### WORK REQUIRED
Restate every line below word for word, but drop each picture.

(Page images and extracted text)
= = = =

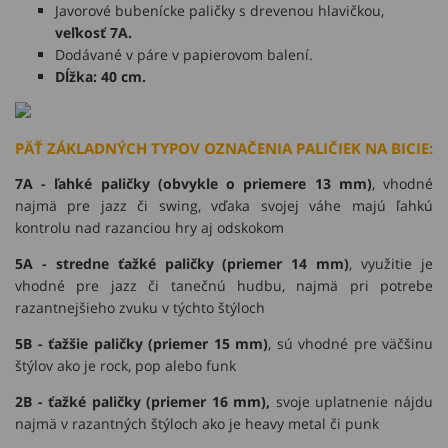
Javorové bubenícke paličky s drevenou hlavičkou,
veľkosť 7A.
Dodávané v páre v papierovom balení.
Dĺžka: 40 cm.
PÄŤ ZÁKLADNÝCH TYPOV OZNAČENIA PALIČIEK NA BICIE:
7A - ľahké paličky (obvykle o priemere 13 mm)
, vhodné
najmä pre jazz či swing, vďaka svojej váhe majú ľahkú
kontrolu nad razanciou hry aj odskokom
5A - stredne ťažké paličky (priemer 14 mm)
, využitie je
vhodné pre jazz či tanečnú hudbu, najmä pri potrebe
razantnejšieho zvuku v týchto štýloch
5B - ťažšie paličky (priemer 15 mm)
, sú vhodné pre väčšinu
štýlov ako je rock, pop alebo funk
2B - ťažké paličky (priemer 16 mm),
svoje uplatnenie nájdu
najmä v razantných štýloch ako je heavy metal či punk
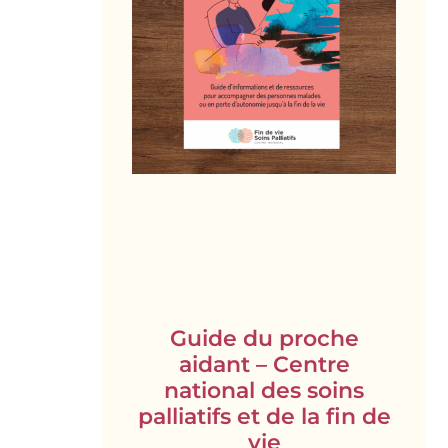
Guide du proche
aidant – Centre
national des soins
palliatifs et de la fin de
vie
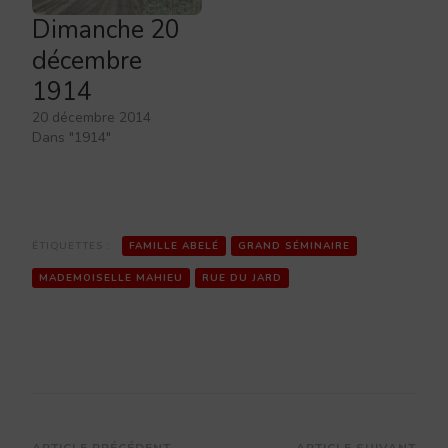
Dimanche 20
décembre
1914
20 décembre 2014
Dans "1914"
ÉTIQUETTES :
FAMILLE ABELÉ
GRAND SÉMINAIRE
MADEMOISELLE MAHIEU
RUE DU JARD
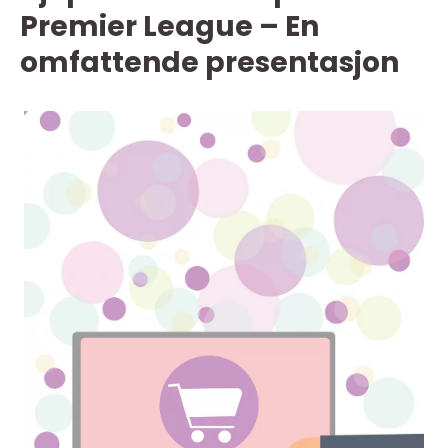
Premier League – En
omfattende presentasjon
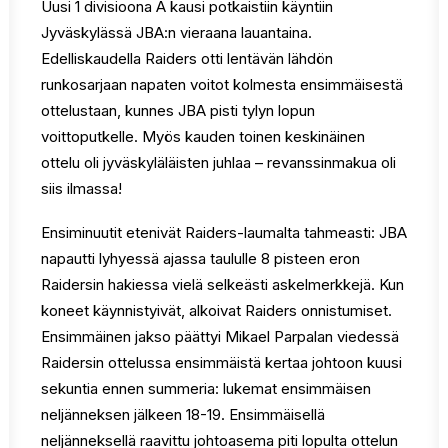
Uusi 1 divisioona A kausi potkaistiin käyntiin
Jyväskylässä JBA:n vieraana lauantaina.
Edelliskaudella Raiders otti lentävän lähdön
runkosarjaan napaten voitot kolmesta ensimmäisestä
ottelustaan, kunnes JBA pisti tylyn lopun
voittoputkelle. Myös kauden toinen keskinäinen
ottelu oli jyväskyläläisten juhlaa – revanssinmakua oli
siis ilmassa!
Ensiminuutit etenivät Raiders-laumalta tahmeasti: JBA
napautti lyhyessä ajassa taululle 8 pisteen eron
Raidersin hakiessa vielä selkeästi askelmerkkejä. Kun
koneet käynnistyivät, alkoivat Raiders onnistumiset.
Ensimmäinen jakso päättyi Mikael Parpalan viedessä
Raidersin ottelussa ensimmäistä kertaa johtoon kuusi
sekuntia ennen summeria: lukemat ensimmäisen
neljänneksen jälkeen 18-19. Ensimmäisellä
neljänneksellä raavittu johtoasema piti lopulta ottelun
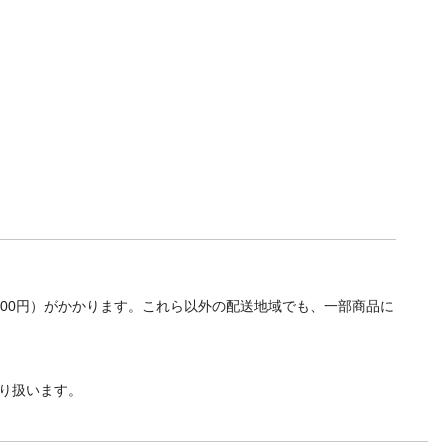
700円）がかかります。これら以外の配送地域でも、一部商品に
り扱います。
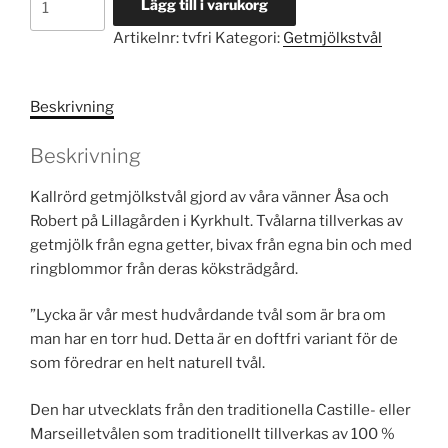
Lägg till i varukorg
Lycka
Artikelnr:
tvfri
Kategori:
Getmjölkstvål
Doftfri
mängd
Beskrivning
Beskrivning
Kallrörd getmjölkstvål gjord av våra vänner Åsa och
Robert på Lillagården i Kyrkhult. Tvålarna tillverkas av
getmjölk från egna getter, bivax från egna bin och med
ringblommor från deras köksträdgård.
”Lycka är vår mest hudvårdande tvål som är bra om
man har en torr hud. Detta är en doftfri variant för de
som föredrar en helt naturell tvål.
Den har utvecklats från den traditionella Castille- eller
Marseilletvålen som traditionellt tillverkas av 100 %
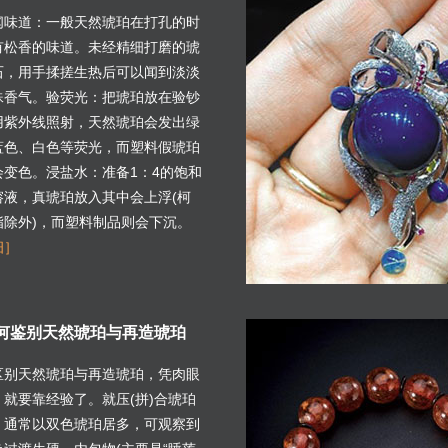
闻味道：一般天然琥珀在打孔的时
有松香的味道。未经精细打磨的琥
石，用手揉搓生热后可以闻到淡淡
殊香气。验荧光：把琥珀放在验钞
用紫外线照射，天然琥珀会发出绿
蓝色、白色等荧光，而塑料假琥珀
会变色。浸盐水：准备1：4的饱和
溶液，真琥珀放入其中会上浮(柯
脂除外)，而塑料制品则会下沉。
细］
何鉴别天然琥珀与再造琥珀
区别天然琥珀与再造琥珀，凭肉眼
，就要靠经验了。就压(拼)合琥珀
，通常以双色琥珀居多，可观察到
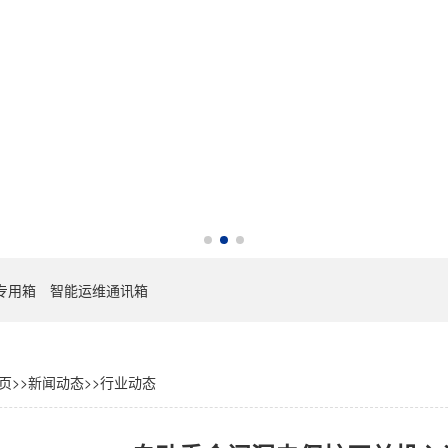
专用箱
智能运维通讯箱
页
>>
新闻动态
>>
行业动态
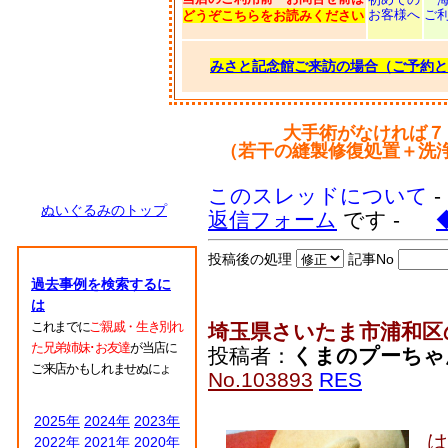
お客様へ
ご
どうぞこちらをお読みください
みさと記念館ご来訪の場合（ご予約と
大手術がなければ７
（若干の縫製修復処置＋洗
このスレッドについて
ぬいぐるみのトップ
返信フォーム
です -
投稿後の処理
記事No
過去事例を検索するに
は
これまでに
ご親戚・生き別れ
埼玉県さいたま市浦和区
た兄弟姉妹･お友達
が当店に
投稿者：
くまのプーちゃ
ご来店かもしれませぬにょ
No.103893
RES
2025年
2024年
2023年
2022年
2021年
2020年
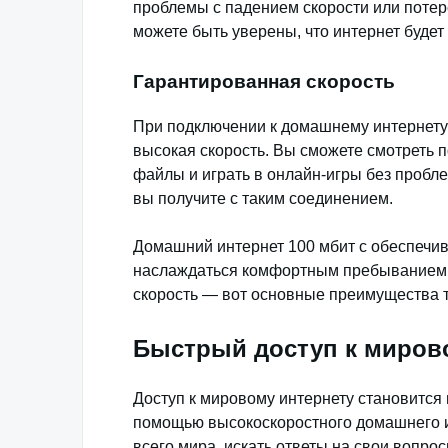
проблемы с падением скорости или поте
можете быть уверены, что интернет будет
Гарантированная скорость
При подключении к домашнему интернету 
высокая скорость. Вы сможете смотреть 
файлы и играть в онлайн-игры без проблем
вы получите с таким соединением.
Домашний интернет 100 мбит с обеспечив
наслаждаться комфортным пребыванием в
скорость — вот основные преимущества т
Быстрый доступ к миров
Доступ к мировому интернету становится
помощью высокоскоростного домашнего и
всего мира, искать ответы на свои вопро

= = = =

### SOLUTION TO THE EXERCISE
Javorové bubenícke paličky s drevenou hlavičkou,
veľkosť 7A.
Dodávané v páre v papierovom balení.
Dĺžka: 40 cm.
PÄŤ ZÁKLADNÝCH TYPOV OZNAČENIA PALIČIEK NA BICIE:
7A - ľahké paličky (obvykle o priemere 13 mm)
, vhodné
najmä pre jazz či swing, vďaka svojej váhe majú ľahkú
kontrolu nad razanciou hry aj odskokom
5A - stredne ťažké paličky (priemer 14 mm)
, využitie je
vhodné pre jazz či tanečnú hudbu, najmä pri potrebe
razantnejšieho zvuku v týchto štýloch
5B - ťažšie paličky (priemer 15 mm)
, sú vhodné pre väčšinu
štýlov ako je rock, pop alebo funk
2B - ťažké paličky (priemer 16 mm),
svoje uplatnenie nájdu
najmä v razantných štýloch ako je heavy metal či punk
Guide du proche
aidant – Centre
national des soins
palliatifs et de la fin de
vie
Dimanche 20
décembre
1914
20 décembre 2014
Dans "1914"
ÉTIQUETTES :
FAMILLE ABELÉ
GRAND SÉMINAIRE
MADEMOISELLE MAHIEU
RUE DU JARD
Premier League – En
omfattende presentasjon
Uusi 1 divisioona A kausi potkaistiin käyntiin
Jyväskylässä JBA:n vieraana lauantaina.
Edelliskaudella Raiders otti lentävän lähdön
runkosarjaan napaten voitot kolmesta ensimmäisestä
ottelustaan, kunnes JBA pisti tylyn lopun
voittoputkelle. Myös kauden toinen keskinäinen
ottelu oli jyväskyläläisten juhlaa – revanssinmakua oli
siis ilmassa!
Ensiminuutit etenivät Raiders-laumalta tahmeasti: JBA
napautti lyhyessä ajassa taululle 8 pisteen eron
Raidersin hakiessa vielä selkeästi askelmerkkejä. Kun
koneet käynnistyivät, alkoivat Raiders onnistumiset.
Ensimmäinen jakso päättyi Mikael Parpalan viedessä
Raidersin ottelussa ensimmäistä kertaa johtoon kuusi
sekuntia ennen summeria: lukemat ensimmäisen
neljänneksen jälkeen 18-19. Ensimmäisellä
neljänneksellä raavittu johtoasema piti lopulta ottelun
700円）がかかります。これら以外の配送地域でも、一部商品に
り扱います。
Lägg till i varukorg
Lycka
Artikelnr:
tvfri
Kategori:
Getmjölkstvål
Doftfri
mängd
Beskrivning
Beskrivning
Kallrörd getmjölkstvål gjord av våra vänner Åsa och
Robert på Lillagården i Kyrkhult. Tvålarna tillverkas av
getmjölk från egna getter, bivax från egna bin och med
ringblommor från deras köksträdgård.
”Lycka är vår mest hudvårdande tvål som är bra om
man har en torr hud. Detta är en doftfri variant för de
som föredrar en helt naturell tvål.
Den har utvecklats från den traditionella Castille- eller
Marseilletvålen som traditionellt tillverkas av 100 %
闻味道：一般天然琥珀在打孔的时
有松香的味道。未经精细打磨的琥
石，用手揉搓生热后可以闻到淡淡
殊香气。验荧光：把琥珀放在验钞
用紫外线照射，天然琥珀会发出绿
蓝色、白色等荧光，而塑料假琥珀
会变色。浸盐水：准备1：4的饱和
溶液，真琥珀放入其中会上浮(柯
脂除外)，而塑料制品则会下沉。
细］
何鉴别天然琥珀与再造琥珀
区别天然琥珀与再造琥珀，凭肉眼
，就要靠经验了。就压(拼)合琥珀
，通常以双色琥珀居多，可观察到
专用箱
智能运维通讯箱
页
>>
新闻动态
>>
行业动态
お客様へ
ご
どうぞこちらをお読みください
みさと記念館ご来訪の場合（ご予約と
大手術がなければ７
（若干の縫製修復処置＋洗
このスレッドについて
ぬいぐるみのトップ
返信フォーム
です -
投稿後の処理
記事No
過去事例を検索するに
は
これまでに
ご親戚・生き別れ
埼玉県さいたま市浦和区
た兄弟姉妹･お友達
が当店に
投稿者：
くまのプーちゃ
ご来店かもしれませぬにょ
No.103893
RES
2025年
2024年
2023年
2022年
2021年
2020年
проблемы с падением скорости или поте
можете быть уверены, что интернет будет
Гарантированная скорость
При подключении к домашнему интернету 
высокая скорость. Вы сможете смотреть 
файлы и играть в онлайн-игры без проблем
вы получите с таким соединением.
Домашний интернет 100 мбит с обеспечив
наслаждаться комфортным пребыванием в
скорость — вот основные преимущества т
Быстрый доступ к миров
Доступ к мировому интернету становится
помощью высокоскоростного домашнего и
всего мира, искать ответы на свои вопро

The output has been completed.